What's the Difference between a Limerick
and a Lime Ricky?
April is poetry month. So in honor of my Irish grandad Patrick, who truly had the gift of gab and always appreciated a good limerick (dirty or otherwise), my offering for today is a limerick I composed recently:
my resourceful friend Kate doesn't blanch.
Instead she quite stares,
her bright eyes focused there,
'til the flasher performs a scram dance.
Feel free to chime in with your own limerick, or a haiku if that's more your mood.
5 Comments:
Dirty limericks
have a place up in Heaven -
God wants ye te know.
I would look
at a penis if
you show one.
I just love penises, and well, thought you should now.
Good talk.
I'd say you have a talent for poetry.
I didn't realize April was poetry month. I'm going to try and come up with a haiku that expresses my feelings about tax time.
If I can do it without using the f-word too many times I'll post it here.

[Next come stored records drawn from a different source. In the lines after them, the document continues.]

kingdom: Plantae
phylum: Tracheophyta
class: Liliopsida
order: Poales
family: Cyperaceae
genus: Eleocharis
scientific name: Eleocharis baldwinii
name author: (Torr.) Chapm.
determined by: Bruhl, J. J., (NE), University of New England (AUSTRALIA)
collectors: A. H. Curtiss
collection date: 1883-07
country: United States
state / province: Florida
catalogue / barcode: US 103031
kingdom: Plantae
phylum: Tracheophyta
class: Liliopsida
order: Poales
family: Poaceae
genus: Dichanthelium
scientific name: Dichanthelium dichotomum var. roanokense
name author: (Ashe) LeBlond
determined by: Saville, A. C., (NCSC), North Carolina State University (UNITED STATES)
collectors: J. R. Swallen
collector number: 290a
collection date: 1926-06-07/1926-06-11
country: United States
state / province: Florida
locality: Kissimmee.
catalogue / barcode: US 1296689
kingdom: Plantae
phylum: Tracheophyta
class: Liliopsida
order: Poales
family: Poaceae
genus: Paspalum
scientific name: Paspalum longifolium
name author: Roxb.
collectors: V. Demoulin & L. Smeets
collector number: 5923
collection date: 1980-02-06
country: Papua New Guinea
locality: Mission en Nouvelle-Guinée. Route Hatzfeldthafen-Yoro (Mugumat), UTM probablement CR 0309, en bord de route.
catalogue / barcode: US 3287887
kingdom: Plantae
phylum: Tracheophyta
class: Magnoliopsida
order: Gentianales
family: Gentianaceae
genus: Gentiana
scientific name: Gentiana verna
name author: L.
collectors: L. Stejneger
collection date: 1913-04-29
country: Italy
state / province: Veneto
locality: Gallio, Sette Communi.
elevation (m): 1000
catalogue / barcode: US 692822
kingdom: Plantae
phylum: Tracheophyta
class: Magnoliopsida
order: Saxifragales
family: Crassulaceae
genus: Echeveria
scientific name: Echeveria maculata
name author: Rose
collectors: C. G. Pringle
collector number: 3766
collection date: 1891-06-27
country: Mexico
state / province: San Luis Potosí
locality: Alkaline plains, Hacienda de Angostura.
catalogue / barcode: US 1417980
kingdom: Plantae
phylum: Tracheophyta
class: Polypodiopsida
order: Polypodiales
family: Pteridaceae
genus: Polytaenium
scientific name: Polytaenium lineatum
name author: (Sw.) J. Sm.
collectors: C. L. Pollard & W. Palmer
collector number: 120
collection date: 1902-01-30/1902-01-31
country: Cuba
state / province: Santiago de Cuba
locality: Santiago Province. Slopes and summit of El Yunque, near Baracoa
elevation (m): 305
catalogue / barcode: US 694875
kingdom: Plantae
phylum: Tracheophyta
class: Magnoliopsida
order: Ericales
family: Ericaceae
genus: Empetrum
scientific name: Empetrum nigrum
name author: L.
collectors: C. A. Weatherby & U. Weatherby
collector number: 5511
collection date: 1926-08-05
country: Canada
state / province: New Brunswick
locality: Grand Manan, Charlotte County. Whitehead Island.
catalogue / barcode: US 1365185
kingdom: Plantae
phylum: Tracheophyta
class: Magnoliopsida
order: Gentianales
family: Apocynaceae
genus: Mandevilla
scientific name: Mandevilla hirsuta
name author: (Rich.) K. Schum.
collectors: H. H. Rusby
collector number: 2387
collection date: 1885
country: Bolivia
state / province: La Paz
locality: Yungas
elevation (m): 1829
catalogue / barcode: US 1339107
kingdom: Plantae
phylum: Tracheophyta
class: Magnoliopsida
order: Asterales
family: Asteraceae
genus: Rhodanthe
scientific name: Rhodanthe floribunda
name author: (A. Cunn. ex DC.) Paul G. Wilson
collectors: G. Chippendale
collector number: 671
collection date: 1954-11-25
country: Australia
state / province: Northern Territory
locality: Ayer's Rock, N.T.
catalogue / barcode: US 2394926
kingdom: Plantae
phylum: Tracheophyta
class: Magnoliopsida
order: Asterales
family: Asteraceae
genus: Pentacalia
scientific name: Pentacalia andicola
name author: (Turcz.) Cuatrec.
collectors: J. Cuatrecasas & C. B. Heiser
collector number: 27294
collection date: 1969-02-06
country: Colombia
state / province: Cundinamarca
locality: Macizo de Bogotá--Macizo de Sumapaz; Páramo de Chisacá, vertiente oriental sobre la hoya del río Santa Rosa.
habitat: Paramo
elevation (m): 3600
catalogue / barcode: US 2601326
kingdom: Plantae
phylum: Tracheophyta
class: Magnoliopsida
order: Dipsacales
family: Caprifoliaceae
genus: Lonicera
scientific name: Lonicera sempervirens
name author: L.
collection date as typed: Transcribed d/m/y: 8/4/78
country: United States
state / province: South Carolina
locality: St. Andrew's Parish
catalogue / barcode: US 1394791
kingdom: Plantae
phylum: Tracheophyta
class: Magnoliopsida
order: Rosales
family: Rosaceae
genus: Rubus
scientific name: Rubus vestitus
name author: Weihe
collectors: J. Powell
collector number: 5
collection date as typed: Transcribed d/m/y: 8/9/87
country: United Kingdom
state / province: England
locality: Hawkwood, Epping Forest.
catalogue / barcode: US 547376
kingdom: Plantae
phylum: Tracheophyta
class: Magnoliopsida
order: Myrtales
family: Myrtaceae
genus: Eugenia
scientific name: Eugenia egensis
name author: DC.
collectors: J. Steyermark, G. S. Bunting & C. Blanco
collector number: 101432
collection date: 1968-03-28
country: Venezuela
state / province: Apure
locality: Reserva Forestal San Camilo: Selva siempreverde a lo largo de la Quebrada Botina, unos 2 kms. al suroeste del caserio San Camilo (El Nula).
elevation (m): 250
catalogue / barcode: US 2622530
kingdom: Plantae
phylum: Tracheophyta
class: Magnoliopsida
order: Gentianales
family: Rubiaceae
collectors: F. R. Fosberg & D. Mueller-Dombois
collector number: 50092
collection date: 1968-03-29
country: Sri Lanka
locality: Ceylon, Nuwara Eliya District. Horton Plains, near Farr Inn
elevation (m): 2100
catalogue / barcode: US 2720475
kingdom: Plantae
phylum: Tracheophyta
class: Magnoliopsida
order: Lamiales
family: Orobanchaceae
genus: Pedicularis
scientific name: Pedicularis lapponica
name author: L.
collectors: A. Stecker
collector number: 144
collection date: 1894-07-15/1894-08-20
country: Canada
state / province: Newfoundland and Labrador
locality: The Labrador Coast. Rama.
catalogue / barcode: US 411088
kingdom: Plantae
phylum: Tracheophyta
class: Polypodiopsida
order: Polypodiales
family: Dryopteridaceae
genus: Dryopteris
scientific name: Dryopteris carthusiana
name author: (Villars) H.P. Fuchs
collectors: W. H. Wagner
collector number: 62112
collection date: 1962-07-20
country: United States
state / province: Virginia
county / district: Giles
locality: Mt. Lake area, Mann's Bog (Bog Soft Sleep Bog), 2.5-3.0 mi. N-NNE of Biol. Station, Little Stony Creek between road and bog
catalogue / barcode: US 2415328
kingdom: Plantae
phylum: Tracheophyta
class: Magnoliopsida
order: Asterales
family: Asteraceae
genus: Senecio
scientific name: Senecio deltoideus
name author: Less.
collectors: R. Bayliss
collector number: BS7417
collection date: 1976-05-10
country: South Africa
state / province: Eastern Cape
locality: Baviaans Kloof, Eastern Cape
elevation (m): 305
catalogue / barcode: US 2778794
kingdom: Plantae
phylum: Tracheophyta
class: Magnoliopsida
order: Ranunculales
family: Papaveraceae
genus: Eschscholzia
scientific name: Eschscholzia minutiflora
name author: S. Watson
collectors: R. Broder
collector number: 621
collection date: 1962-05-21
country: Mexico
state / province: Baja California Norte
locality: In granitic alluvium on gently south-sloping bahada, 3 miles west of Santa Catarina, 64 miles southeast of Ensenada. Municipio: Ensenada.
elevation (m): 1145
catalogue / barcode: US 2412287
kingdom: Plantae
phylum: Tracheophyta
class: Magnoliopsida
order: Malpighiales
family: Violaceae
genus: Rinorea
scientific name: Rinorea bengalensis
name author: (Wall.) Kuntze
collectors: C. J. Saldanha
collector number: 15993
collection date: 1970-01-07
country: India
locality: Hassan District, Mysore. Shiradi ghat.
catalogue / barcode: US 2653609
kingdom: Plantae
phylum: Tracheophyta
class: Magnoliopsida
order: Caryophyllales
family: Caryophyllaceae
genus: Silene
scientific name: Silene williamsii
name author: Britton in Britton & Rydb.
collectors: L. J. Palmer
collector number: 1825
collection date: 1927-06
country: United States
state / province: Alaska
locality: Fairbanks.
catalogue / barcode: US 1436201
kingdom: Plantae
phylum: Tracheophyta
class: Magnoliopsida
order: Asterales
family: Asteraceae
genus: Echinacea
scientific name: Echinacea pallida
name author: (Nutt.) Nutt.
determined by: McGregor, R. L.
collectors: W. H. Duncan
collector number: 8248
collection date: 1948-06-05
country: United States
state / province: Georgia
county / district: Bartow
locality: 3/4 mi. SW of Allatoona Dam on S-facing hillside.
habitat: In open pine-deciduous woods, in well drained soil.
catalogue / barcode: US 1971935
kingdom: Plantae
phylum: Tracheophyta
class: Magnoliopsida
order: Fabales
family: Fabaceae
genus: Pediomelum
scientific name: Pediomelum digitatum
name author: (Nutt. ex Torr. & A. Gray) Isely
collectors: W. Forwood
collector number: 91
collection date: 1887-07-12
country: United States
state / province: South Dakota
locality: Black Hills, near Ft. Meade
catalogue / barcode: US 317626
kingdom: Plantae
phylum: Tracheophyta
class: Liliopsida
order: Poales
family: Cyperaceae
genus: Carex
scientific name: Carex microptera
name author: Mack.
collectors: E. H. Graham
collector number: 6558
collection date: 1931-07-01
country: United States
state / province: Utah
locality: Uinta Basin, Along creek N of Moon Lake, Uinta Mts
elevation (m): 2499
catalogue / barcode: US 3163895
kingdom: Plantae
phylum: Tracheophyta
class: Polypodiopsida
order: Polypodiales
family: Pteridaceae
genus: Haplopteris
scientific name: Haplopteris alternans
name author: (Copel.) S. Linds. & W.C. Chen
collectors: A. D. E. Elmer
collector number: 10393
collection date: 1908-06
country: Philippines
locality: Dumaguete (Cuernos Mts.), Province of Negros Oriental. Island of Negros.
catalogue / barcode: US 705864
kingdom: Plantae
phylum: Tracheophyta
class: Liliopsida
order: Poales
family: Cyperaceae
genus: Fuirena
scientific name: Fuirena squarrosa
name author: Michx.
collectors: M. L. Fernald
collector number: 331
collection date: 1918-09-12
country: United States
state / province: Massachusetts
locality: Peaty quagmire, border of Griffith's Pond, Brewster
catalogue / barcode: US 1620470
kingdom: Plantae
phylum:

It has been proven that I have no spontaneous knack for limericks. I will, however, gladly spew forth a haiku (or two).
Spring's here for today
yesterday it fucking snowed
I so hate Utah.
(well...it was 5-7-5, but it was pretty lame. that's where the "or two" comes in)
Lime rickies taste so
good to me in hot summer
limericks always rock.
strike two. Oh well. :)
Yay for all the haiku, both composed and in process. I'm up for a haiku bitching about tax time.
As Esereth's shows, haiku don't have to be 5-7-5, though they can be. The reason has to do with syllables being different in Japanese. (It was all explained to me by a haiku expert in our area, the editor of Modern Haiku no less, but I don't entirely get it since I speak no Japanese.)
I think you get extra credit for genital references. (Or was that seasonal references? Either way.) And any allusion to alcohol, too, definitely.